1. An apparatus for detecting a cache side-channel attack, the apparatus comprising:

a data collection unit configured to collect data from at least one of a core, an L1 cache, an L2 cache, and an L3 cache, respectively; and

a detector configured to obtain a detection result corresponding to the data using at least one trained learning model.

2. The apparatus of claim 1, wherein The data collection unit includes: a hardware performance counter that obtains and records data on hardware activity from at least one of a core, an L1 cache, an L2 cache, and an L3 cache.

3. The apparatus of claim 1, further comprising a data processing unit configured to process the data by performing a correlation analysis on the data.

4. The apparatus of claim 1, further comprising a training unit configured to obtain the at least one trained learning model by training at least one learning model using the data.

5. The apparatus of claim 4, wherein the data includes

non-attack data obtained from at least one of the core, the L1 cache, the L2 cache, and the L3 cache in absence of the cache side-channel attack; and

simulated attack data obtained from at least one of the core, the L1 cache, the L2 cache, and the L3 cache in presence of a simulated attack.

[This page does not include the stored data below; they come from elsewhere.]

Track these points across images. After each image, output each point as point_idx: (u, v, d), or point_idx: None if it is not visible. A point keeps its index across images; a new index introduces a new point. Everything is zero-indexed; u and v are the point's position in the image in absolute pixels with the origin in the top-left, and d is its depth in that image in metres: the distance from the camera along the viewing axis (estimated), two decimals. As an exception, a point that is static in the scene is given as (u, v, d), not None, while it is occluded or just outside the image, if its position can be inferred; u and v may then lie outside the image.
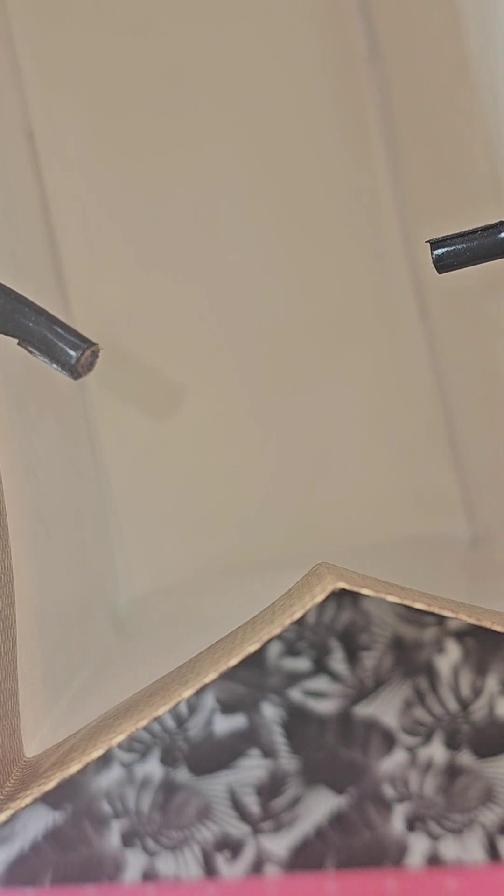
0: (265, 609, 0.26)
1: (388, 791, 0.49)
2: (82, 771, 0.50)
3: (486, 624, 0.25)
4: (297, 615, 0.23)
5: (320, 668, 0.49)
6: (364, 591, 0.23)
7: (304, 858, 0.49)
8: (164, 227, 0.52)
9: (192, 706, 0.49)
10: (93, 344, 0.28)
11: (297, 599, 0.23)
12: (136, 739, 0.50)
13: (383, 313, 0.50)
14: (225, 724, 0.49)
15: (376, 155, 0.50)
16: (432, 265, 0.29)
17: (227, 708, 0.50)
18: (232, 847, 0.49)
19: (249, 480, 0.50)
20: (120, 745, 0.50)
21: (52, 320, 0.27)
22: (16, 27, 0.50)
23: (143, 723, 0.24)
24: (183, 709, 0.49)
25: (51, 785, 0.24)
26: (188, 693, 0.24)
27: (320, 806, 0.49)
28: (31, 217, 0.49)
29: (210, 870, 0.49)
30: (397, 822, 0.49)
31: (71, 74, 0.51)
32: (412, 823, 0.49)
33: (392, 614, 0.49)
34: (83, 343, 0.27)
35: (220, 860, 0.49)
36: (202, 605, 0.40)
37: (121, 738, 0.24)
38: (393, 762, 0.49)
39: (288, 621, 0.23)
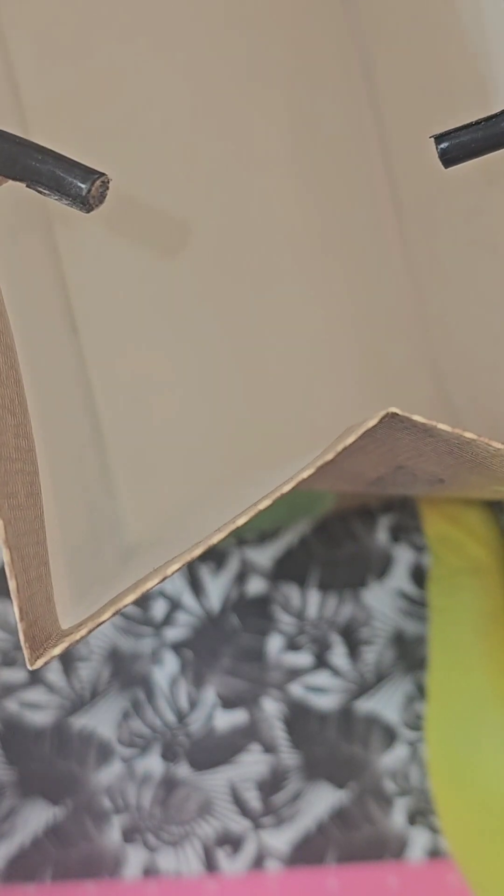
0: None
1: (389, 785, 0.49)
2: (82, 766, 0.50)
3: None
4: (350, 441, 0.24)
5: (321, 662, 0.50)
6: (416, 417, 0.24)
7: (306, 853, 0.49)
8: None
9: (193, 701, 0.50)
10: (102, 174, 0.27)
11: (351, 433, 0.24)
12: (137, 734, 0.50)
13: (363, 232, 0.47)
14: (226, 720, 0.50)
15: (354, 74, 0.47)
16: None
17: (228, 703, 0.50)
18: (233, 842, 0.49)
19: (247, 390, 0.46)
20: (120, 740, 0.50)
21: (57, 157, 0.27)
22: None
23: (195, 554, 0.23)
24: (183, 704, 0.50)
25: (106, 617, 0.23)
26: (242, 520, 0.24)
27: (321, 801, 0.49)
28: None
29: (211, 865, 0.49)
30: (398, 816, 0.49)
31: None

6. The apparatus of claim 4, wherein the at least one learning model includes at least one machine learning model of a multi-layer perceptron, a support vector machine (SVM), a deep neural network (DNN), a convolutional neural network (CNN), and a recurrent neural network (RNN), a deep belief network (DBN), a deep Q-network, a long short term memory (LSTM), a generative adversary neural network (GAN) and a conditional generative adversarial neural network (c GAN).

7. A method of detecting a cache side-channel attack, the method comprising:

collecting data from at least one of a core, an L1 cache, an L2 cache, and an L3 cache, respectively; and

obtaining a detection result corresponding to the data using at least one trained learning model.

8. The method of claim 7, wherein the collecting of the data from the at least one of the core, the L1 cache, the L2 cache, and the L3 cache, respectively, includes obtaining and recording data on hardware activity from the at least one of the core, the L1 cache, the L2 cache, and the L3 cache.

9. The method of claim 7, further comprising processing the data by performing a correlation analysis on the data.

10. The method of claim 7, further comprising training at least one learning model using the data to obtain the at least one trained learning model.

11. The method of claim 11, wherein the data includes non-attack data obtained from at least one of the core, the L1 cache, the L2 cache, and the L3 cache in absence of the cache side-channel attack; and

12. The method of claim 11, wherein the at least one learning model includes at least one machine learning model of a multi-layer perceptron, a support vector machine, a deep neural network, a convolutional neural network, and a recurrent neural network, a deep belief network, a deep Q-network, a long short term memory, a generative adversary neural network and a conditional generative adversarial neural network.